Guillen and Morales represent the only Democratic-held state House districts that Trump carried last year — and easily so, by 13 and 8 points, respectively.
“This bill simply allows law-abiding Texans rights afforded to them under the Second Amendment of the U.S. Constitution,” Raymond said in a statement to the Tribune. “It’s pretty straightforward.”
Among Republicans, the bill’s passage was particularly a pivotal moment for the House Freedom Caucus, whose vice chair, Rep. Matt Schaefer of Tyler, carried the legislation. Schaefer was the chair of the caucus when it launched during the 2017 session and quickly made waves — and alienated colleagues in both parties — with its disruptive procedural tactics.
But four years later, the caucus has gone through numerous membership changes and finds itself more embraced by leadership than ever, with two of its members chairing important committees.
The current caucus chair, Rep. Mayes Middleton of Wallisville, said in a statement that the group “has worked hard on this issue over the past three sessions, and all of that hard work and diligence has finally paid off.”
The passage of HB 1927 was also a win for the Texas Republican Party, whose eight legislative priorities include “constitutional carry” — and whose outspoken chairman, Allen West, has sought to make the priorities a litmus test for Republican state lawmakers. In a statement to the Tribune, West reiterated that the issue is a state GOP priority and noted the Senate “is controlled by a 18-13 majority by Republicans.”
“Twenty other States have passed constitutional carry, to include Vermont,” West said. “Yes, Bernie Sanders has constitutional carry and I don’t.”
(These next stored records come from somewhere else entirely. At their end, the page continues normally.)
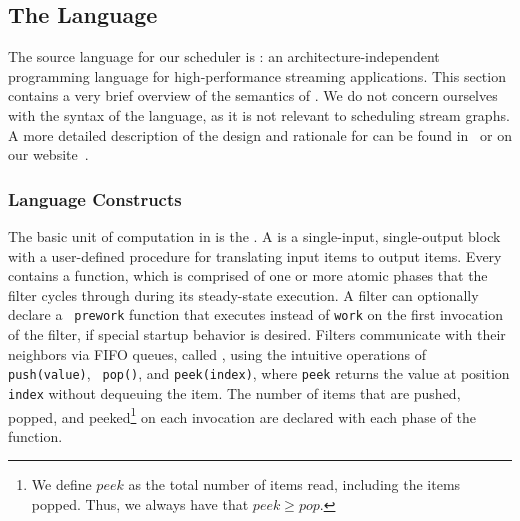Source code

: \subsection{The {\StreamIt} Language}
\label{sec:streamit}

The source language for our scheduler is {\StreamIt}: an
architecture-independent programming language for high-performance
streaming applications.  This section contains a very brief overview
of the semantics of {\StreamIt}.  We do not concern ourselves with the
syntax of the language, as it is not relevant to scheduling stream
graphs. A more detailed description of the design and rationale for
{\StreamIt} can be found in~\cite{thies02streamit} or on our
website~\cite{streamitweb}.

\subsubsection{Language Constructs}

The basic unit of computation in {\StreamIt} is the {\filter}. A
{\filter} is a single-input, single-output block with a user-defined
procedure for translating input items to output items.  Every
{\filter} contains a {\work} function, which is comprised of one or
more atomic phases that the filter cycles through during its
steady-state execution. A filter can optionally declare a {\tt
prework} function that executes instead of {\tt work} on the first
invocation of the filter, if special startup behavior is desired.
Filters communicate with their neighbors via FIFO queues, called
{\Channels}, using the intuitive operations of {\tt push(value)}, {\tt
pop()}, and {\tt peek(index)}, where {\tt peek} returns the value at
position {\tt index} without dequeuing the item.  The number of items
that are pushed, popped, and peeked\footnote{{\small We define $peek$
as the total number of items read, including the items popped.  Thus,
we always have that $peek \ge pop$.}} on each invocation are declared
with each phase of the {\work} function.

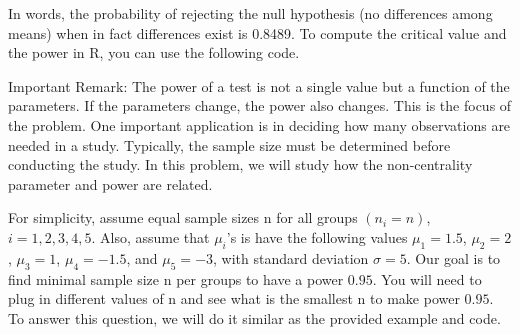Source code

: \documentclass{article}
\begin{document}
In words, the probability of rejecting the null hypothesis (no differences among means) when in
fact differences exist is 0.8489. To compute the critical value and the power in R, you can use the
following code.

Important Remark: The power of a test is not a single value but a function of the parameters. If
the parameters change, the power also changes. This is the focus of the problem. One important
application is in deciding how many observations are needed in a study. Typically, the sample
size must be determined before conducting the study. In this problem, we will study how the
non-centrality parameter and power are related.

For simplicity, assume equal sample sizes n for all groups $(n_i = n)$, $i = 1, 2, 3, 4, 5$. Also, assume
that $\mu_i$'s is have the following values $\mu_1 = 1.5$, $\mu_2 = 2$, $\mu_3 = 1$, $\mu_4 = -1.5$, and $\mu_5 = -3$, with standard
deviation $\sigma = 5$. Our goal is to find minimal sample size n per groups to have a power $0.95$. You
will need to plug in different values of n and see what is the smallest n to make power $0.95$. To
answer this question, we will do it similar as the provided example and code.
\end{document}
Until this session, the idea more often made headlines thanks to hard-charging activists like the one who went to Bonnen’s house — Chris McNutt — and C.J. Grisham, the president of Open Carry Texas. Grisham also has been affiliated with the Proud Boys, the far-right extremist group.
Grisham told a Houston radio station last week that constitutional carry supporters were feeling optimistic, noting they “have a good speaker who has also signed onto constitutional carry in the past, and we’ve had a really good relationship with Phelan.”
A Phelan spokesperson tweeted Friday afternoon that the speaker “has no relationship with [Grisham] whatsoever.”